◆ **ASSIGNED TASK**
Pick up the text on mining and its toll on Latin American communities where it stops, and continue it in the same voice.

◆ **GIVEN TEXT**
++++

It is a vicious cycle that starts with mining but they do not know when or how it will end. They survive, but it is a long-term death.
Governments have abandoned their role as protectors of communities to become stewards of the resources and facilities to get corporations to enter the country.
This is a position shared by most Latin American governments regardless of ideology, from Mexico to Ecuador or Venezuela; they all share the extractive model.
Communities are at war with corporations, governments and police defend the right of these corporations that have legally acquired the land.
What about the responsibility of corporations and international organisations?
The problem is that Corporate Social Responsibility is voluntary and also the companies have created a whole international system that makes it easier to enter into a Latin American country for very little money and apparatus that protects them.
Internationally there have been a number of mechanisms such as the ILO Convention 169 to protect communities. But in practice it is more worrying than in theory. International mechanisms are on a parallel path to reality and never encounter this.
How do you approach the future in Latin America?
In the next 10 years it will be one of the fundamental problems of the continent. How to achieve the right balance between the desire to participate in this industry, which is incredibly lucrative, and the environmental impact and human rights.

++++

◆ **INFORMATION PROVIDED**
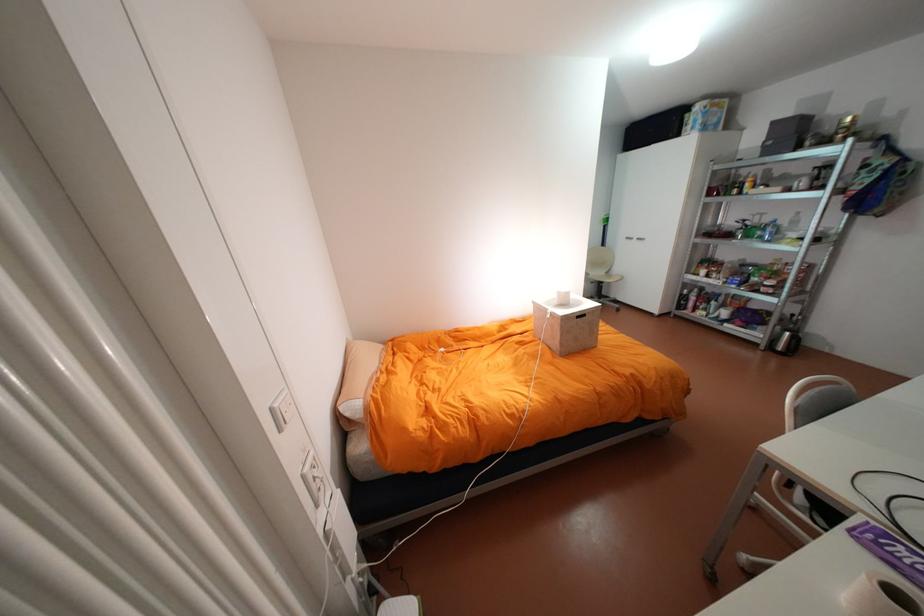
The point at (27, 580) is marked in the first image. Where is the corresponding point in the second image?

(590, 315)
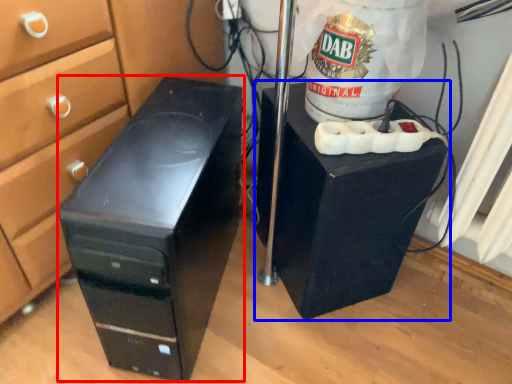
Question: Which object appears closest to the camera in this image, furniture (highlighted by a red box) or furniture (highlighted by a blue box)?

Choices:
 (A) furniture
 (B) furniture

Answer: (A)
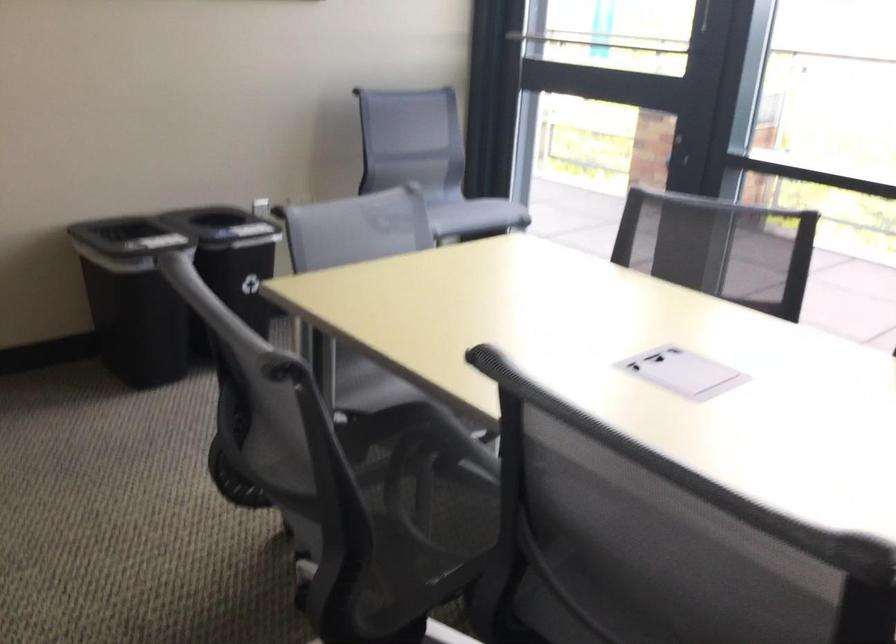
What do you see at coordinates (682, 79) in the screenshot? The height and width of the screenshot is (644, 896). I see `a black door handle` at bounding box center [682, 79].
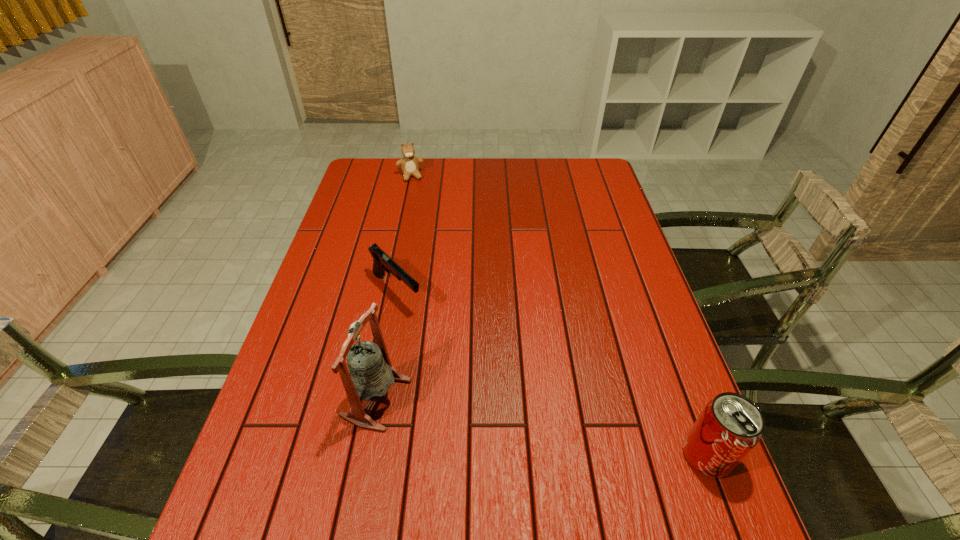
At what (x,y) coordinates should I click in order to perform the action: click on unoccupied area between the rightmost object and the second farthest object. Please return your answer as a coordinate pair (x, y). Looking at the image, I should click on (552, 374).

Find the location of a particular element. vacant area that lies between the farthest object and the third nearest object is located at coordinates (403, 234).

Identify the location of vacant space that is in between the farthest object and the third shortest object. (559, 316).

The image size is (960, 540). What are the coordinates of `free spot between the gun and the farthest object` in the screenshot? It's located at (403, 234).

You are a GUI agent. You are given a task and a screenshot of the screen. Output one action in this format:
    pyautogui.click(x=<x>, y=<y>)
    Task: Click on the vacant area that lies between the tallest object and the third shortest object
    
    Given the screenshot: What is the action you would take?
    pyautogui.click(x=541, y=427)

Where is `object that is the second closest to the tallest object`? Image resolution: width=960 pixels, height=540 pixels. object that is the second closest to the tallest object is located at coordinates (729, 427).

Select which object appears as the closest to the farthest object. Please provide its 2D coordinates. Your answer should be formatted as a tuple, i.e. [(x, y)], where the tuple contains the x and y coordinates of a point satisfying the conditions above.

[(382, 262)]

Identify the location of free space that satisfies the following two spatial constraints: 1. on the front side of the rightmost object; 2. on the left side of the tallest object. (366, 455).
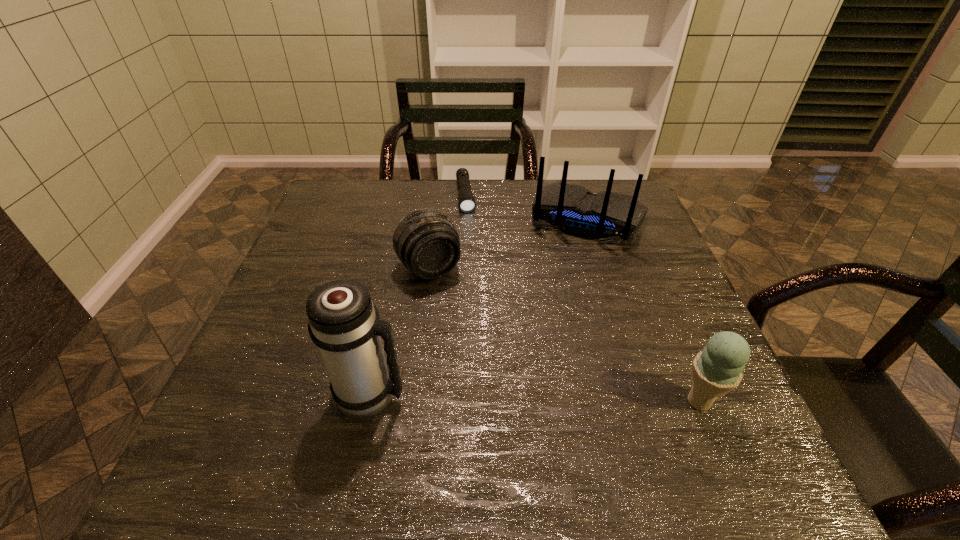
Identify the location of object that is the fourth closest to the second shortest object. Image resolution: width=960 pixels, height=540 pixels. (716, 370).

Choose which object is the fourth nearest neighbor to the tallest object. Please provide its 2D coordinates. Your answer should be formatted as a tuple, i.e. [(x, y)], where the tuple contains the x and y coordinates of a point satisfying the conditions above.

[(466, 199)]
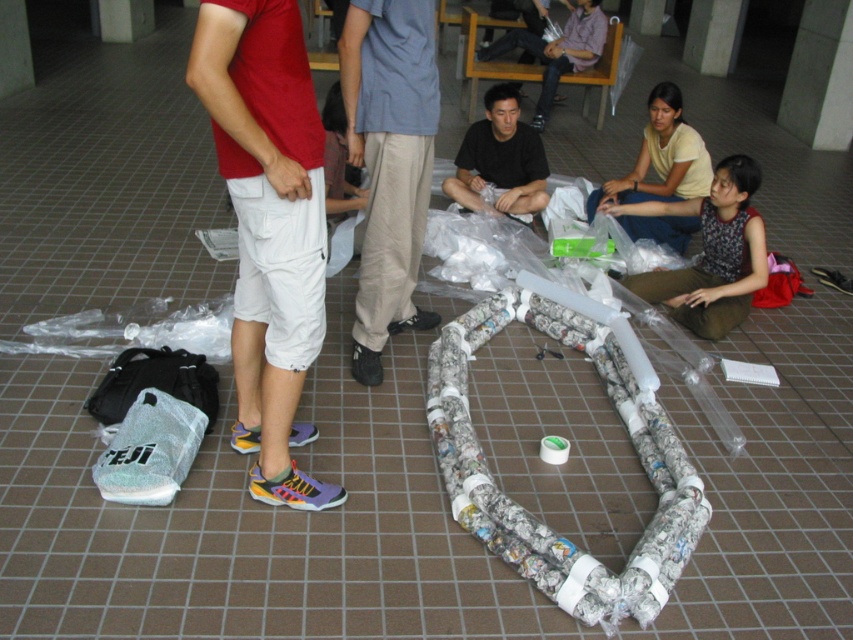
You are organizing a clothing donation drive and need to place the patterned fabric shirt at lower right and the light yellow cotton shirt at upper right into boxes. The boxes are 18 inches wide. Can both shirts fit side by side in the same box without overlapping?

The patterned fabric shirt at lower right and light yellow cotton shirt at upper right are 18.22 inches apart, so they cannot fit side by side in an 18 inch wide box without overlapping.

You are standing in the corridor and want to move from point A to point B. The points are labeled as point (291, 240) and point (663, 204). Which point should you start from to reach the other point with fewer steps?

You should start from point (663, 204) to reach point (291, 240) with fewer steps since point (291, 240) is closer to the viewer and thus physically nearer in the corridor.

You are a fashion designer observing the scene. You need to determine which item of clothing is more suitable for a casual summer outfit between the white cotton shorts at center and the black matte shirt at center. Based on their sizes, which one would you choose?

The white cotton shorts at center is larger in size than the black matte shirt at center, making it more suitable for a casual summer outfit as larger shorts can be more comfortable in warm weather.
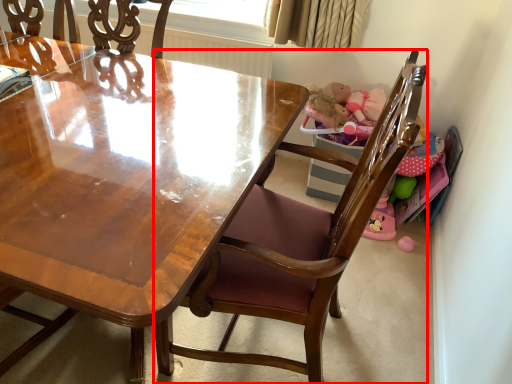
Question: Where is chair (annotated by the red box) located in relation to window screen in the image?

Choices:
 (A) left
 (B) right

Answer: (B)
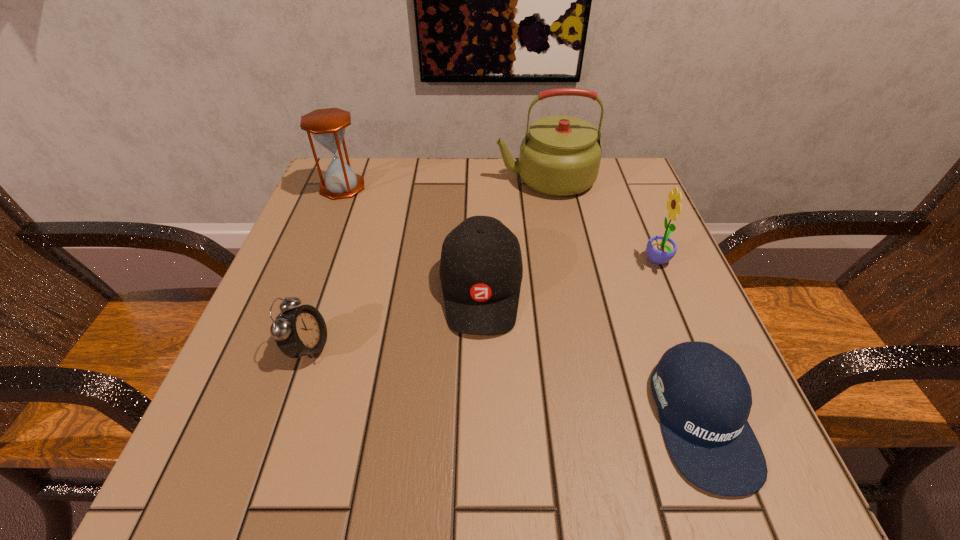
I want to click on hourglass at the left edge, so click(x=327, y=126).

Locate an element on the screen. The image size is (960, 540). alarm clock at the left edge is located at coordinates (300, 331).

This screenshot has height=540, width=960. Find the location of `kettle situated at the right edge`. kettle situated at the right edge is located at coordinates pyautogui.click(x=560, y=156).

Where is `sunflower that is at the right edge`? This screenshot has width=960, height=540. sunflower that is at the right edge is located at coordinates (660, 249).

Find the location of a particular element. baseball cap that is at the right edge is located at coordinates (704, 399).

You are a GUI agent. You are given a task and a screenshot of the screen. Output one action in this format:
    pyautogui.click(x=<x>, y=<y>)
    Task: Click on the object that is at the far left corner
    This screenshot has height=540, width=960.
    Given the screenshot: What is the action you would take?
    pyautogui.click(x=327, y=126)

The height and width of the screenshot is (540, 960). Identify the location of object at the far right corner. (560, 156).

Locate an element on the screen. object located at the near right corner is located at coordinates (704, 399).

The width and height of the screenshot is (960, 540). I want to click on vacant space at the far edge, so click(403, 195).

At what (x,y) coordinates should I click in order to perform the action: click on free space at the near edge. Please return your answer as a coordinate pair (x, y). The height and width of the screenshot is (540, 960). Looking at the image, I should click on (417, 471).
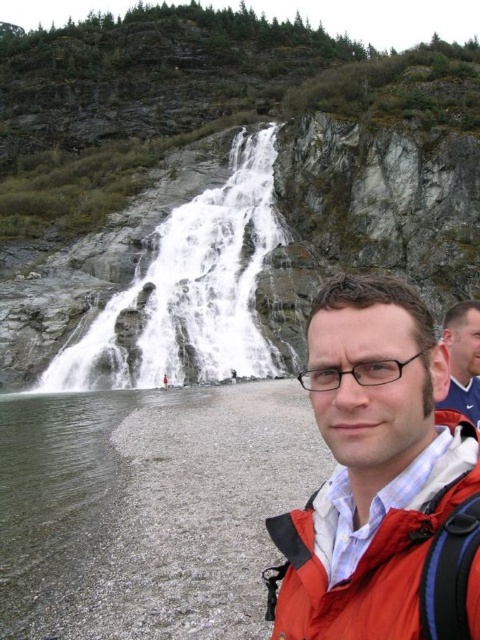
You are a hiker trying to decide whether to cross a stream in the scene. You see the matte orange jacket at lower right and the white textured water at upper center. Which object is narrower, and would that help you decide the safest path?

The matte orange jacket at lower right is thinner than the white textured water at upper center. Since the matte orange jacket at lower right is narrower, it might indicate a safer path with less water flow, but you should still assess the actual stream conditions before crossing.

You are a photographer trying to capture the waterfall in the background. You notice the matte orange jacket at lower right and the matte black glasses at center. Which object is blocking your view of the waterfall more?

The matte orange jacket at lower right is closer to the viewer than the matte black glasses at center, so it is blocking the view of the waterfall more.

You are a photographer standing at the point labeled as point (191, 291) in the image. You want to capture a photo of the white textured water at upper center. Based on your position, can you see the white textured water at upper center clearly?

Yes, since the point 0.458, 0.398 is labeled as indicating the white textured water at upper center, you are positioned directly at that point and can clearly see it.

++++

◆ **RESULT FOR THIS EXERCISE**
Father Arana, who is Peruvian, said that Latin America has the resources but not the technology to exploit them. And over time, we will have the technology, but we will not have the resources. What will happen to the land that becomes desolate?
What can be the solution to this problem?
There must be a social consensus on if we want or do not want mining because if we continue with these levels of extraction it will affect not only the indigenous farming communities, but also those who purchase their products.
A consensus is needed, which can challenge how concessions are granted. Respect the right to consultation and that the decisions are binding.
The state owns the land and can allocate any part of a country to a mining project. There is no point in having inquiries like they have done in Guatemala with the answer being a resounding no and then ignoring the opposition. If you vote and then have no rights, it is undermining the foundations of democracy in Latin America.